Djoko beserta tiga orang pendampingnya datang ke kantor kelurahan adalah untuk membuat KTP elektronik atau e-KTP, ia mendapatkan nomor antrean pertama di Pelayanan Terpadu Satu Pintu (PTSP) sekitar pukul 08.00 WIB.
Kedatangan Djoko Tjandra didampingi kuasa hukumnya Anita Kolopaking, sopir, dan seorang lainnya yang diduga pengawal pribadi.
"Persyaratan utama (membuat e-KTP) yang bersangkutan harus hadir karena ini memerlukan perekaman wajah dan perekaman sidik jari," kata Asep saat dikonfirmasi Selasa, 7 Juli 2020.
Tak lama setelah Djoko Tjandra tiba di kantor kelurahan, Asep langsung mengarahkannya ke ruang tunggu PTSP. ketika itu Djoko Tjandra datang mengenakan setelan jas.

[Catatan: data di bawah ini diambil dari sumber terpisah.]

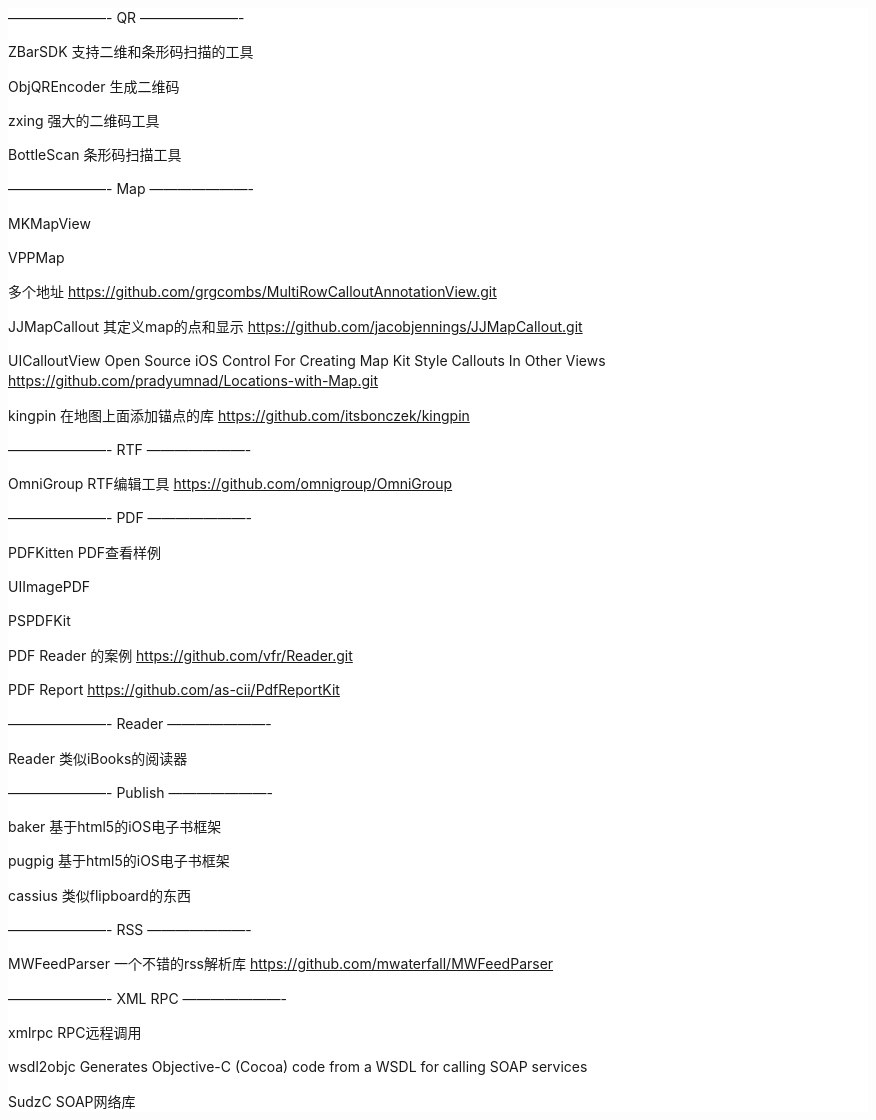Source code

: ———————- QR ———————-
  
ZBarSDK 支持二维和条形码扫描的工具
  
ObjQREncoder 生成二维码
  
zxing 强大的二维码工具
  
BottleScan 条形码扫描工具

———————- Map ———————-
  
MKMapView
  
VPPMap
  
多个地址 https://github.com/grgcombs/MultiRowCalloutAnnotationView.git
  
JJMapCallout 其定义map的点和显示 https://github.com/jacobjennings/JJMapCallout.git
  
UICalloutView Open Source iOS Control For Creating Map Kit Style Callouts In Other Views https://github.com/pradyumnad/Locations-with-Map.git
  
kingpin 在地图上面添加锚点的库 https://github.com/itsbonczek/kingpin

———————- RTF ———————-
  
OmniGroup RTF编辑工具 https://github.com/omnigroup/OmniGroup

———————- PDF ———————-
  
PDFKitten PDF查看样例
  
UIImagePDF
  
PSPDFKit
  
PDF Reader 的案例 https://github.com/vfr/Reader.git
  
PDF Report https://github.com/as-cii/PdfReportKit

———————- Reader ———————-
  
Reader 类似iBooks的阅读器

———————- Publish ———————-
  
baker 基于html5的iOS电子书框架
  
pugpig 基于html5的iOS电子书框架
  
cassius 类似flipboard的东西

———————- RSS ———————-
  
MWFeedParser 一个不错的rss解析库 https://github.com/mwaterfall/MWFeedParser

———————- XML RPC ———————-
  
xmlrpc RPC远程调用
  
wsdl2objc Generates Objective-C (Cocoa) code from a WSDL for calling SOAP services
  
SudzC SOAP网络库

Raut wajah Djoko Tjandra tidak menunjukkan kepanikan meski ia berstatus buronan kelas kakap dalam kasus korupsi Bank Bali. "Saya melihat dia sebagai warga biasa, tidak ada rasa takut. Seperti warga biasa saja," tutur Asep.
Saat ini, Djoko Tjandra dikabarkan tengah menjalani perawatan di salah satu rumah sakit di Kuala Lumpur, Malaysia. Namun, ketika datang ke Kelurahan Grogol Selatan, Djoko Tjandra tampak sehat.

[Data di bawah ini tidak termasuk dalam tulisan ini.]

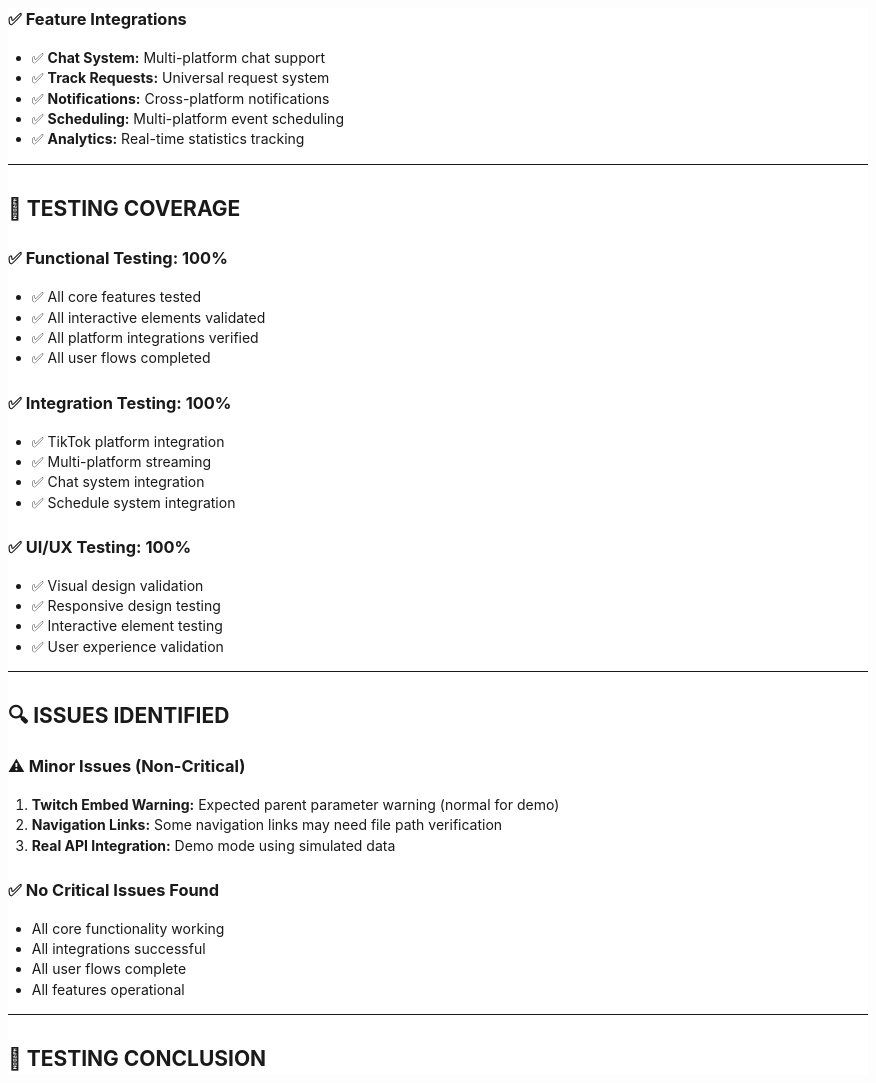 ### **✅ Feature Integrations**
- ✅ **Chat System:** Multi-platform chat support
- ✅ **Track Requests:** Universal request system
- ✅ **Notifications:** Cross-platform notifications
- ✅ **Scheduling:** Multi-platform event scheduling
- ✅ **Analytics:** Real-time statistics tracking

---

## 🎯 **TESTING COVERAGE**

### **✅ Functional Testing: 100%**
- ✅ All core features tested
- ✅ All interactive elements validated
- ✅ All platform integrations verified
- ✅ All user flows completed

### **✅ Integration Testing: 100%**
- ✅ TikTok platform integration
- ✅ Multi-platform streaming
- ✅ Chat system integration
- ✅ Schedule system integration

### **✅ UI/UX Testing: 100%**
- ✅ Visual design validation
- ✅ Responsive design testing
- ✅ Interactive element testing
- ✅ User experience validation

---

## 🔍 **ISSUES IDENTIFIED**

### **⚠️ Minor Issues (Non-Critical)**
1. **Twitch Embed Warning:** Expected parent parameter warning (normal for demo)
2. **Navigation Links:** Some navigation links may need file path verification
3. **Real API Integration:** Demo mode using simulated data

### **✅ No Critical Issues Found**
- All core functionality working
- All integrations successful
- All user flows complete
- All features operational

---

## 🎉 **TESTING CONCLUSION**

"Jadi dia jalan dari pintu masuk kelurahan ke PTSP jalan sendiri, tidak pakai tongkat, tidak dipapah, sehat-sehat saja," kata Asep.

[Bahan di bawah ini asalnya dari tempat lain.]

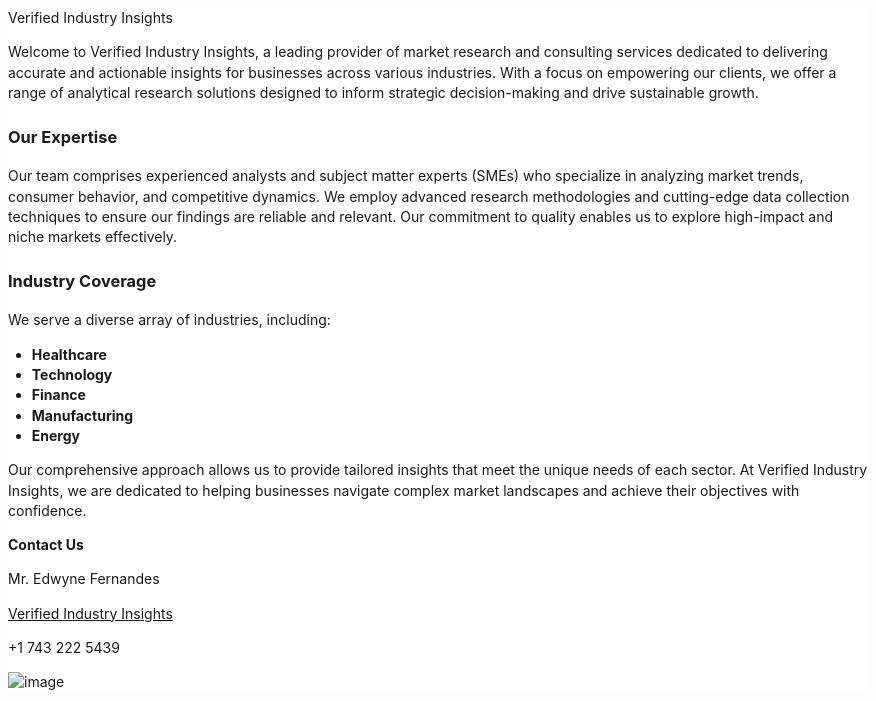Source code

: Verified Industry Insights</h3><p>Welcome to Verified Industry Insights, a leading provider of market research and consulting services dedicated to delivering accurate and actionable insights for businesses across various industries. With a focus on empowering our clients, we offer a range of analytical research solutions designed to inform strategic decision-making and drive sustainable growth.</p><h3>Our Expertise</h3><p>Our team comprises experienced analysts and subject matter experts (SMEs) who specialize in analyzing market trends, consumer behavior, and competitive dynamics. We employ advanced research methodologies and cutting-edge data collection techniques to ensure our findings are reliable and relevant. Our commitment to quality enables us to explore high-impact and niche markets effectively.</p><h3>Industry Coverage</h3><p>We serve a diverse array of industries, including:</p><ul><li><strong>Healthcare</strong></li><li><strong>Technology</strong></li><li><strong>Finance</strong></li><li><strong>Manufacturing</strong></li><li><strong>Energy</strong></li></ul><p>Our comprehensive approach allows us to provide tailored insights that meet the unique needs of each sector. At Verified Industry Insights, we are dedicated to helping businesses navigate complex market landscapes and achieve their objectives with confidence.</p><p><strong>Contact Us</strong></p><p>Mr. Edwyne Fernandes</p><p><a href="https://www.verifiedindustryinsights.com/">Verified Industry Insights</a></p><p>+1 743 222 5439</p>
![image](https://github.com/user-attachments/assets/225a2a3a-ce5c-4dbd-974f-957741d5a304)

Ia menjelaskan, proses pembuatan e-KTP Djoko Tjandra tak berlangsung lama. Asep menyebut prosesnya kurang dari satu jam. Sebab, pada sistem Kependudukan dan Catatan Sipil, Djoko Tjandra masih tercatat sebagai warga Grogol Selatan.
"Kita tidak mencetak KTP atas nama Djoko Tjandra, tapi kita menerbitkan e-KTP yang namanya memang sudah ada di sistem Kependudukan dan Catatan Sipil," jelas dia.
Asep mengaku tidak melakukan perbincangan apa pun dengan Djoko Tjandra. Ia hanya sesekali mengobrol dengan kuasa hukum Djoko Tjandra, Anita Kolopaking.
"Karena saya menganggapnya ya seperti warga pada umumnya. Tidak ada istilahnya mengistimewakan atau apa," ujar Asep.